Output the entries as they appear, skipping images.

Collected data
········
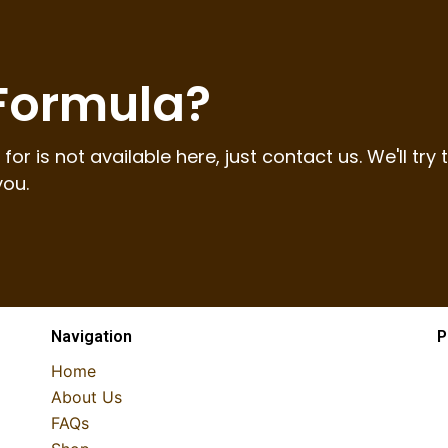
 Formula?
for is not available here, just contact us. We'll try 
you.
Navigation
P
Home
About Us
FAQs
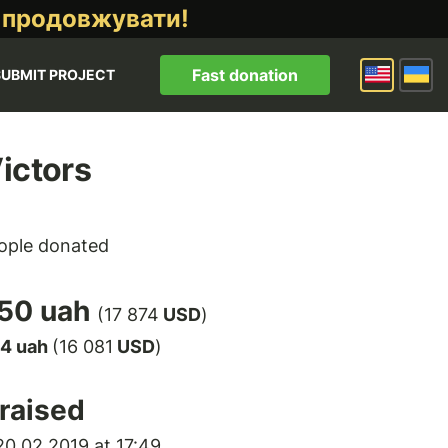
 продовжувати!
Fast donation
SUBMIT PROJECT
ictors
ople donated
50 uah
(17 874
USD
)
14 uah
(16 081
USD
)
raised
0.02.2019 at 17:49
········
SOLUTION FOR THIS EXERCISE ▸
 Formula?
for is not available here, just contact us. We'll try 
you.
Navigation
P
Home
About Us
FAQs
 продовжувати!
Fast donation
SUBMIT PROJECT
ictors
ople donated
50 uah
(17 874
USD
)
14 uah
(16 081
USD
)
raised
0.02.2019 at 17:49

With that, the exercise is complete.